Tabula Rasa(18)
If her hand had not been trapped in his, she might have reached up and dropped the Thing back inside his tunic. He could have worn something like that around the army base, but what sort of man arrived to meet his wife’s family friends for the first time with a model of a flying penis strung around his neck? She could imagine what fun Enica and the one with the lisp would have passing that on. She tried squeezing his hand, but he merely squeezed it back, his warm grip showing how pleased he was with the way he thought things were going.
Senecio was speaking again. Something about the Samain festival and how many guests would be there to share the feast and the bonfires. “And there will be a full moon, which will bring you good fortune.”
Her husband seemed confused. She explained again in slower British, hoping she had got it right. “He is offering to give us the blessing at the Samain feast, on the fourth night after this one.”
Only afterward, when Senecio had limped off to his bed, did she find out why her husband had said, “Ah!” as if this was a surprise, and not an entirely pleasant one.
“I thought that was it,” he said. “I thought that was the blessing. I didn’t realize he meant a whole ceremony.”
How could he have imagined that was it? His understanding must be worse than she thought. “There will be singing and dancing and lots of food, and if we are lucky Senecio will make us a special poem, and there will be big bonfires because it is Samain.”

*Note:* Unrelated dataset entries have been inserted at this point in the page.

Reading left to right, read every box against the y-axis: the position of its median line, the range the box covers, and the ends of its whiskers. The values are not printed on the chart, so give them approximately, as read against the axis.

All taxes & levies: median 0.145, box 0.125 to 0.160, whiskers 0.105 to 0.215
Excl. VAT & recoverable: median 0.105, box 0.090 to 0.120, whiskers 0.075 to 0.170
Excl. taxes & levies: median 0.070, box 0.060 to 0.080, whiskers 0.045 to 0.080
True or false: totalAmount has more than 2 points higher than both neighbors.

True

“I’m not sure I want our marriage blessed on the night when the dead walk.”
“When the walls between the living and the dead melt away,” she corrected him. “And you will enjoy it when you get there. Now, tell me. Where did you get that?”

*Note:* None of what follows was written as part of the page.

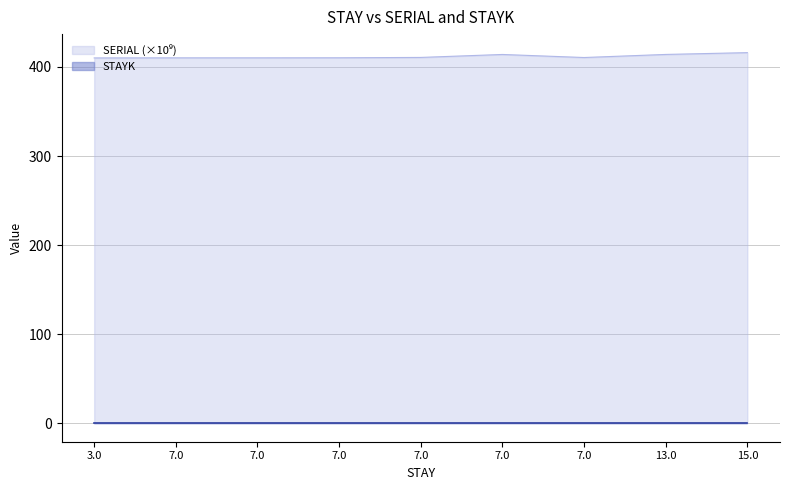

What is the difference between the second highest and minimum values?

3.9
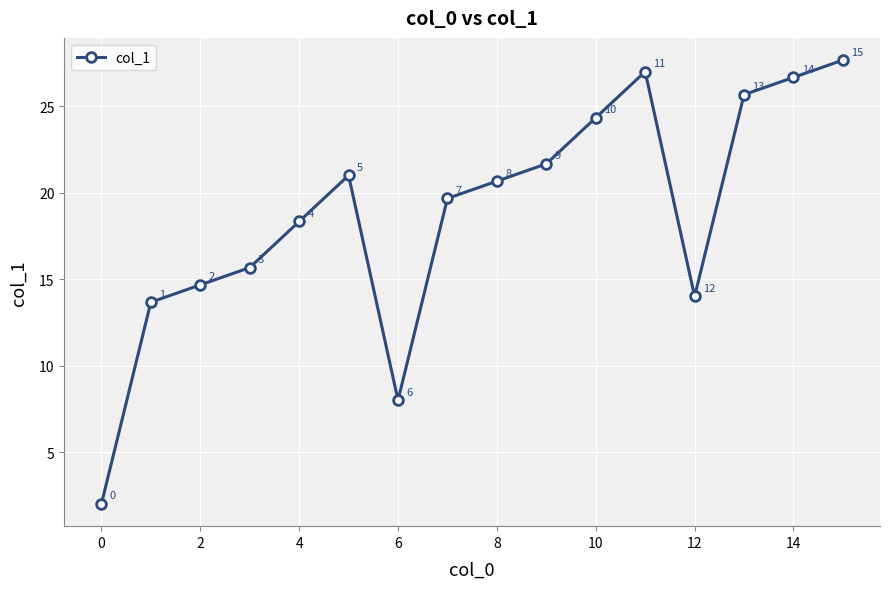

How many distinct data groups are displayed?

1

He glanced down in the direction of her accusing stare. “Oh, that! Somebody lent it to me.”
He was wearing it specially. A winged penis. To meet his wife’s people.
She would never understand Romans.
“It’s supposed to bring good luck,” he said, as if that excused it. “That reminds me. There’s bad news about Valens’s father-in-law.”
Chapter 8
Ruso survived a night in a native bed, although without his native wife. It was something Tilla might have warned him about, but didn’t. She seemed to be annoyed about something. Instead he had been offered a bracken-stuffed mattress and some blankets behind the wicker partition that denoted the men’s area. Senecio did not join them.

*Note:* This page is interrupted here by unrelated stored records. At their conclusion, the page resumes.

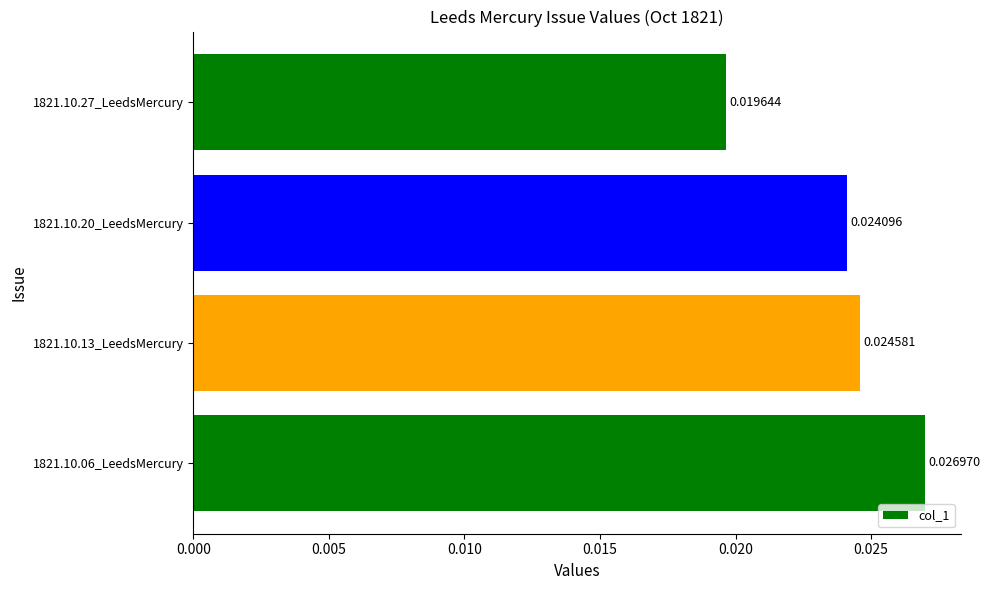

List the labels in order of value, largest first.

1821.10.06_LeedsMercury, 1821.10.13_LeedsMercury, 1821.10.20_LeedsMercury, 1821.10.27_LeedsMercury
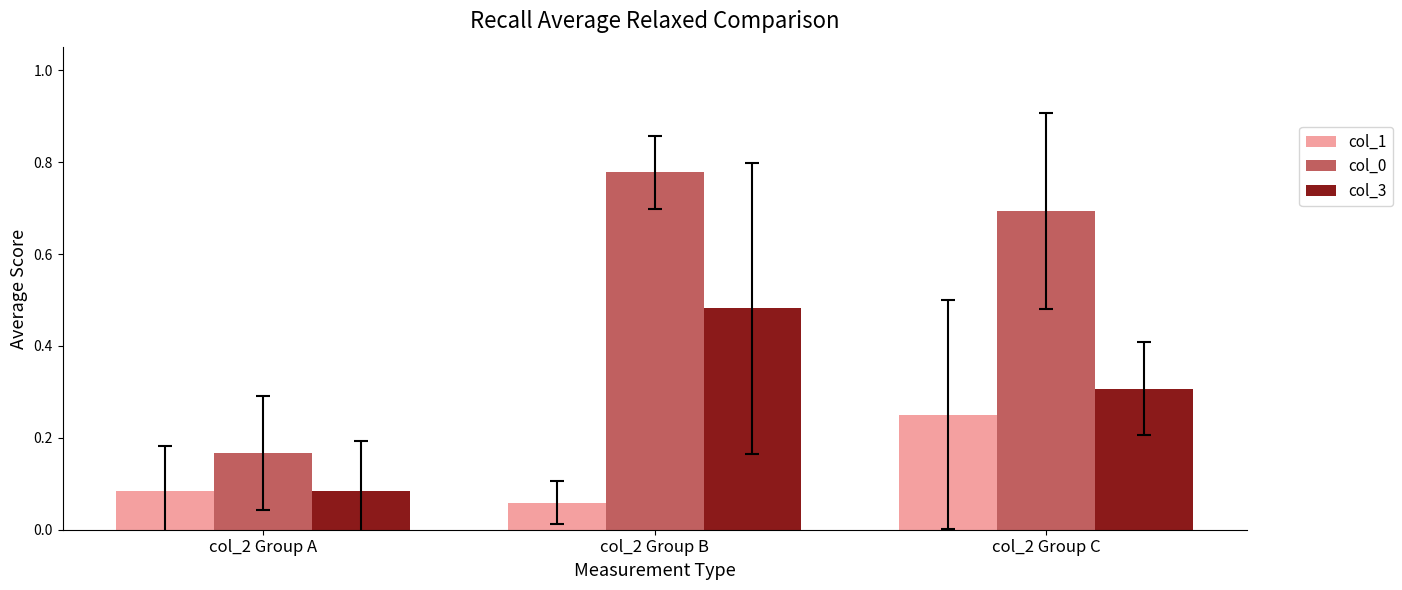

Which series has the widest spread of values?

col_0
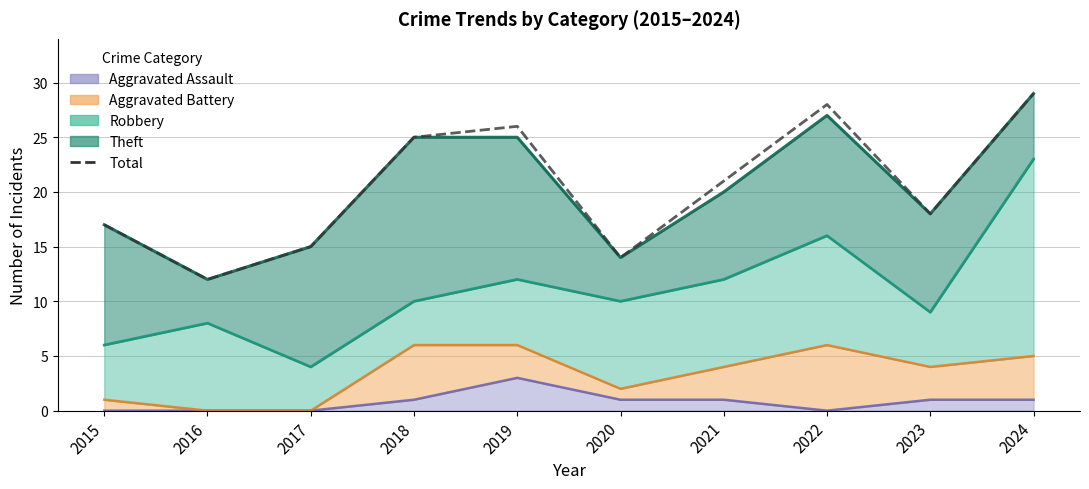

How many values are below 21?

5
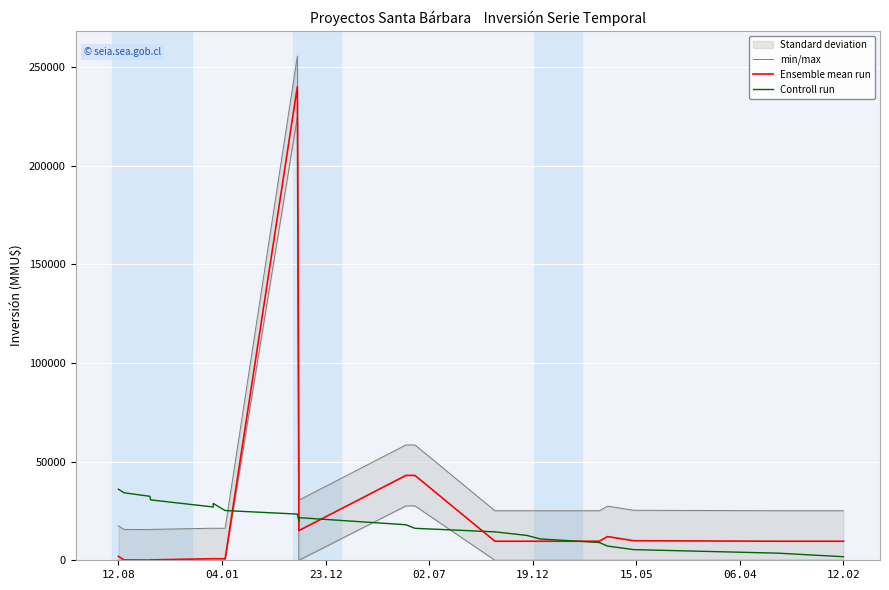

True or false: Ensemble mean run and Controll run intersect in this chart.

True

He had lain awake for what seemed like hours listening to sounds that might be rodents or might be Conn creeping across from one of the other beds to knife him where he lay.
Where was his sword? What would he do if they didn’t give it back?
He finally dropped off to sleep only to be woken by whispering from behind some other partition. This was followed by giggling and the unmistakeable sounds of sex. In a house with no proper rooms, everybody could hear everything that went on.
And on.
He hoped the sounds were nothing to do with Virana. The sooner that wretched girl was handed back to her family, the happier he would be. Meanwhile he would be obliged to put up with the embarrassment of some enthusiastic native ceremony with the old man making up poems about them and everyone singing those interminable ancestor songs that Tilla used to sing in the kitchen at Deva to frighten the mice away. He rolled over on the lumpy bed and tried to go back to sleep, but the gasping and grunting was annoyingly out of time with the rhythm of Conn snoring, and then almost as soon as it was over a child started to cough.
He considered getting up to find Tilla, but it was dark, he had no idea where she was, and besides, he suspected he was not entirely sober. He could hardly stumble around the house waking up sleeping bodies to find out which one he was married to, and it seemed Tilla had no plans to come and fetch him. Valens was right: No good came of mixing with the wife’s friends and relations.
He woke feeling bleary and foolish. Nobody had attacked him in the night. Conn returned his sword as he left. Ruso dismissed the murmur of “I am no happier with this friendship than you are, Roman,” as an attempt to salvage some British pride. Whatever the son thought, he had the old man’s approval.
Had he been feeling brighter on his walk back to the fort, he would have enjoyed the sound of the birds celebrating another sunny morning. He would have savored the smell of fresh bread from the ovens over in the ramparts. Unfortunately he felt more like the dead hen that was still lying on the desk.
Pertinax was still alive. “No hemorrhage, no excessive swelling, no unexpected pain,” reported Valens. He was annoyingly cheerful, having persuaded the deputy to stay awake at the bedside while he himself just dropped in a couple of times to check that nothing more needed to be done. “He’s taken some poppy but he’s lucid enough to insult me.”